Nadsa de Monteiro is passionate about creating good food then inspiring Americans to expand their palates. She wants them to try the unexpected flavors she has known since childhood.
Born in Cambodia, but raised in Yugoslavia, the Philippines, Taiwan and France, Nadsa draws on her international background for inspiration in the kitchen. As a child she learned to appreciate good food but had little interest in cooking. When she began living on her own and discovered her palate demanded a sophisticated cuisine, that changed. Working with her mother, garnering her advice during many long phone calls, she learned to cook out of necessity.
Her path to the United States was a complicated one. As a teenager studying at the Taipei American School, she met and fell in love with American Bob Perry.
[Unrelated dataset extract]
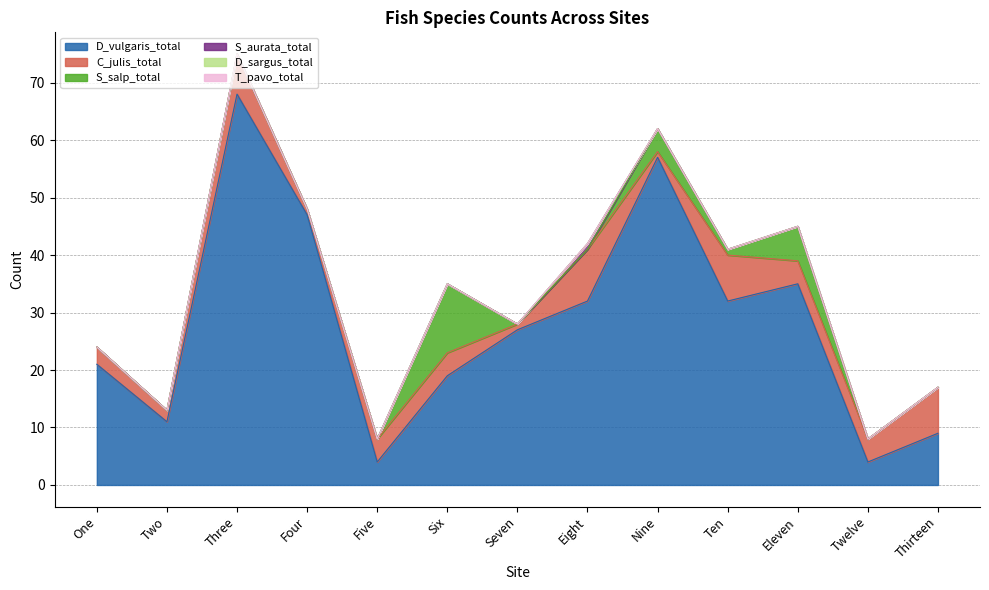

What is the highest value of the S_salp_total series?

12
He returned home, and they didn't meet again for seven years. They rediscovered each other in Paris and married in December of 1986. Two weeks later, they moved to Boston where Nadsa went to work as a travel agent. The family's decision to open The Elephant Walk restaurant in Somerville changed her life.
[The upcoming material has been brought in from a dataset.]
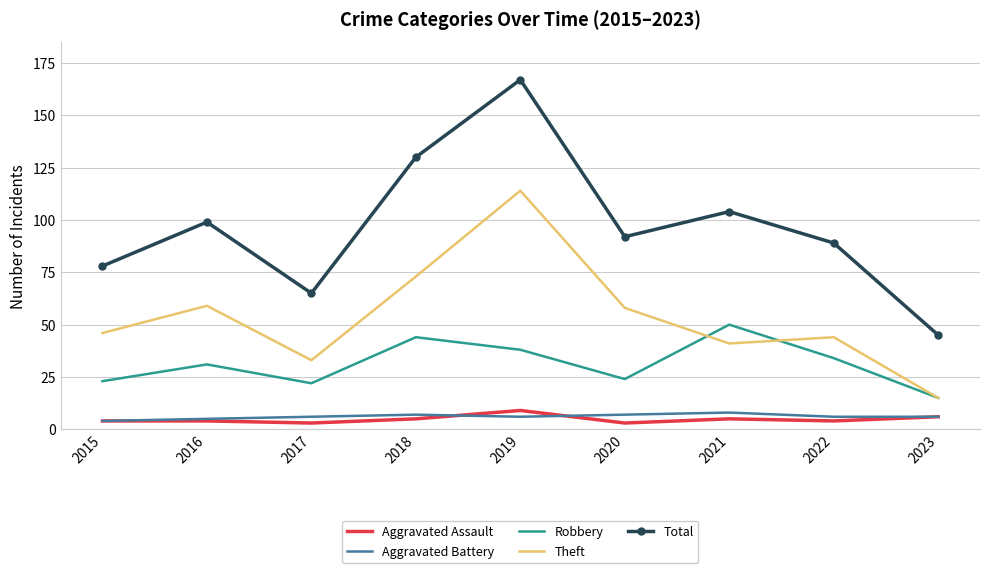

True or false: Aggravated Assault and Total intersect in this chart.

False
Nadsa began to cook at The Elephant Walk in mid-1992 and, as her talent emerged, she became less interested in her work as a travel agent. Under the watchful eye of her mother, Longteine de Monteiro (known as Nyep), The Elephant Walk's chef, Nadsa trained as Sous Chef. Soon she and her mother began to experiment, moving their cuisine well beyond traditional Cambodian fare. When the family opened its second Elephant Walk in Boston , Nadsa was ready to take over as Executive Chef.
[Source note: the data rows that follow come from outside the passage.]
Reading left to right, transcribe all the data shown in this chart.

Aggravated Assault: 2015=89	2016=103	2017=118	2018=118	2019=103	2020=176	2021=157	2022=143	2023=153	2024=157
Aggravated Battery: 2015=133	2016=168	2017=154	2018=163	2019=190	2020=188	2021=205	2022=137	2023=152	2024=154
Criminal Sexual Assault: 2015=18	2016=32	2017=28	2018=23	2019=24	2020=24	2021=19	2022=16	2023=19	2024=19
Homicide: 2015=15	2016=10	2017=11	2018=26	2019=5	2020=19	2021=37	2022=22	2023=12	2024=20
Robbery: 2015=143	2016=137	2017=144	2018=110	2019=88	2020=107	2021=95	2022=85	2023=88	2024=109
After three years in that post Nadsa faced her biggest challenge, opening a third family restaurant, Carambola. Located in Waltham, Carambola opened its doors in December of 1997 and offers an entirely Cambodian menu. Nadsa developed a menu that reflects the five principal
groups of dishes enjoyed by traditional Cambodian families. The cuisine, often compared to Thai food, is actually lighter than Thai, less sweet, more complex and refined. Nadsa takes particular delight in combining unexpected flavors to create new dishes. She compares running the restaurant to putting on a new Broadway show every night ? a performance art, exciting but demanding.
Like her mother Nyep, Nadsa is largely self-taught. She has also studied with Michelin Chef Yves Thuriés in Cordes, France, and at The Cambridge School of Culinary Arts in Cambridge. Clearly the most important influence in her kitchen is Nyep, a chef she describes as "still the best."